Figure 6.

Dimeric CD3 aptamers enhance proliferation of suboptimally activated CD8+ OT-1 T cells

(A) Naive CD8 + OT-1 T cells were co-incubated with varying concentrations of SIINFEKL (high-affinity OT-1 peptide) and SIIGFEKL (low-affinity OT-1 peptide) and constant dose of CD3 aptamers. Rate of proliferation after 72 h was assayed via CFSE dilution. Proliferative effect of CD3 aptamers was only observed when there was suboptimal proliferation induced by the agonistic peptides. CD3 aptamers 1 and 12 enhanced the proliferative index of OT-1 T cells stimulated with both peptides, but with different patterns. Representative images of this assay are shown above. Independent experiments were repeated with similar results n > 3 times. (B) Naive OT-1 splenocytes were suboptimally activated with SIINFEKL (high-affinity OT-1 peptide) and SIIGFEKL (low-affinity OT-1 peptide), and CD3 aptamers and thymidine ³H incorporation was determined by scintillation.

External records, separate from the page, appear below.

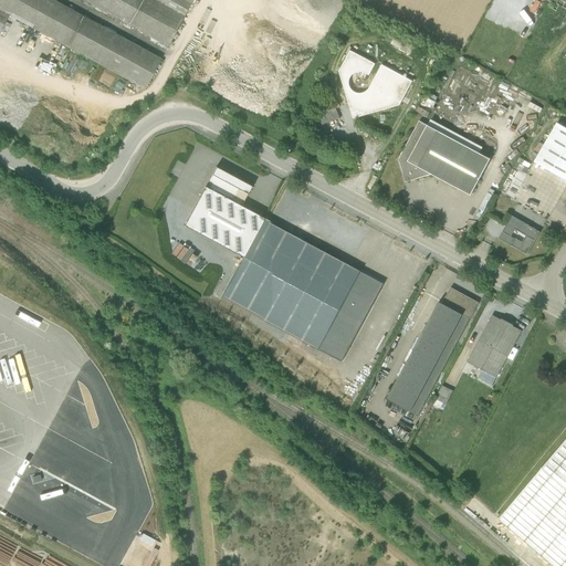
[(159,60),(50,0),(0,0),(0,30),(8,17),(144,90),(159,60)]
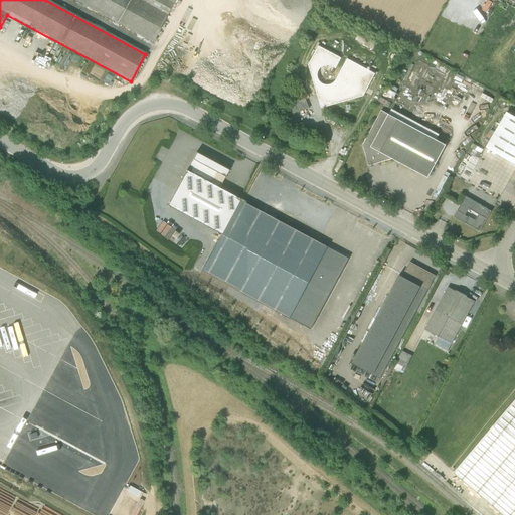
[(175,0),(72,0),(152,42),(175,0)]
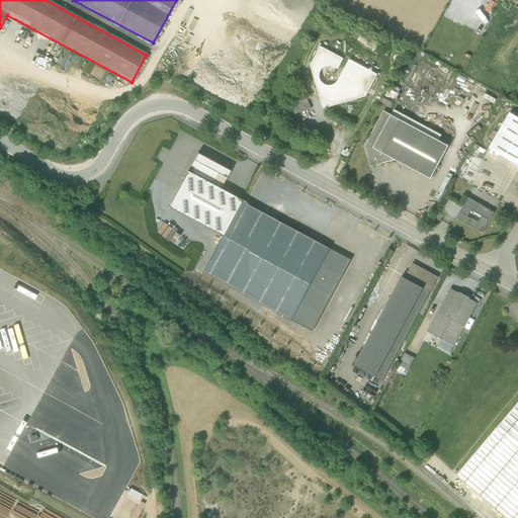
[(517,0),(508,0),(504,8),(509,11),(512,6),(517,9),(517,0)]
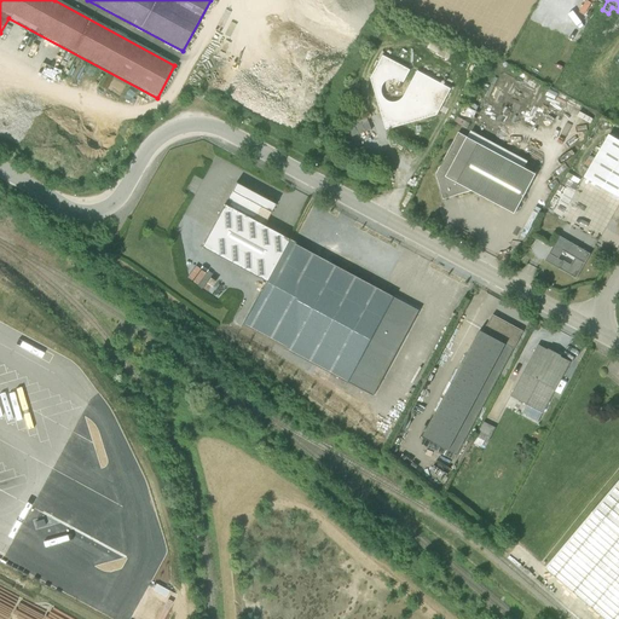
[(447,45),(444,44),(443,45),(433,39),(429,46),(443,53),(447,45)]
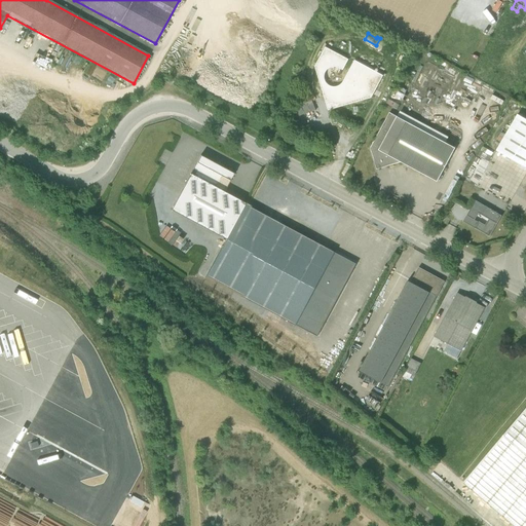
[(371,98),(383,76),(354,61),(344,81),(342,84),(339,86),(336,87),(333,87),(329,85),(325,81),(324,78),(325,73),(327,70),(330,68),(334,67),(336,67),(343,70),(348,60),(326,47),(315,67),(328,110),(371,98)]
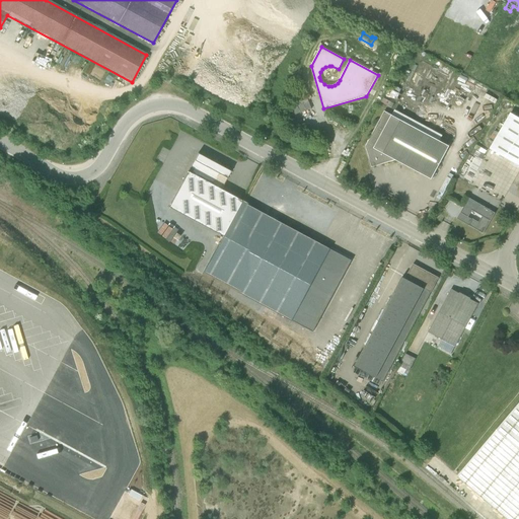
[(293,102),(297,113),(313,106),(309,96),(293,102)]
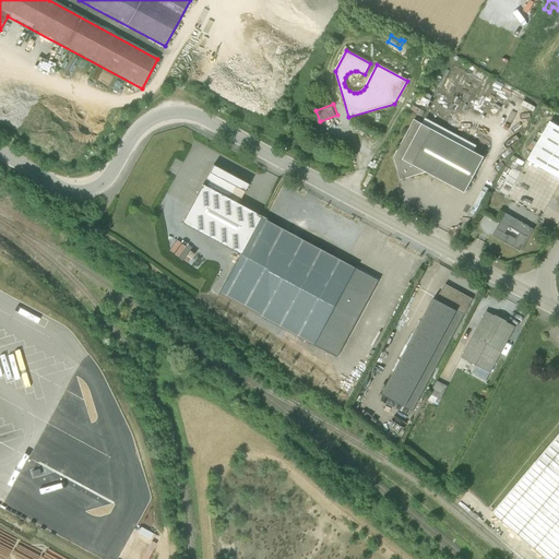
[(485,157),(415,120),(397,151),(394,157),(401,179),(426,173),(465,193),(485,157)]
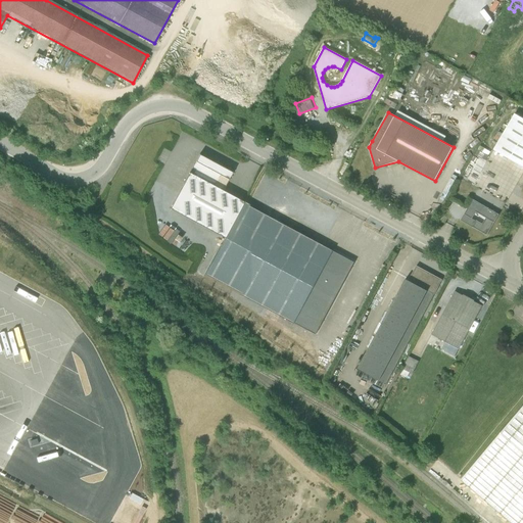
[(522,116),(514,112),(492,150),(522,168),(522,116)]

Data are represented as mean of n = 4 technical replicates of one experiment (mean ± SEM). One-way ANOVA followed by a Bonferroni post hoc test was performed. “SIIGFEKL + Apt Ctrl” vs. “SIIGFEKL + Apt 1” p value = 0.0002. “SIIGFEKL” vs. “SIIGFEKL + Apt 1” p value <0.0001. (C) Naive OT-1 splenocytes were suboptimally activated as in (B), and supernatant was collected to measured IFN-γ secretion by ELISA. Data are represented as mean of n = 4 technical replicates of one experiment (mean ± SEM). One-way ANOVA followed by a Bonferroni post hoc test was performed.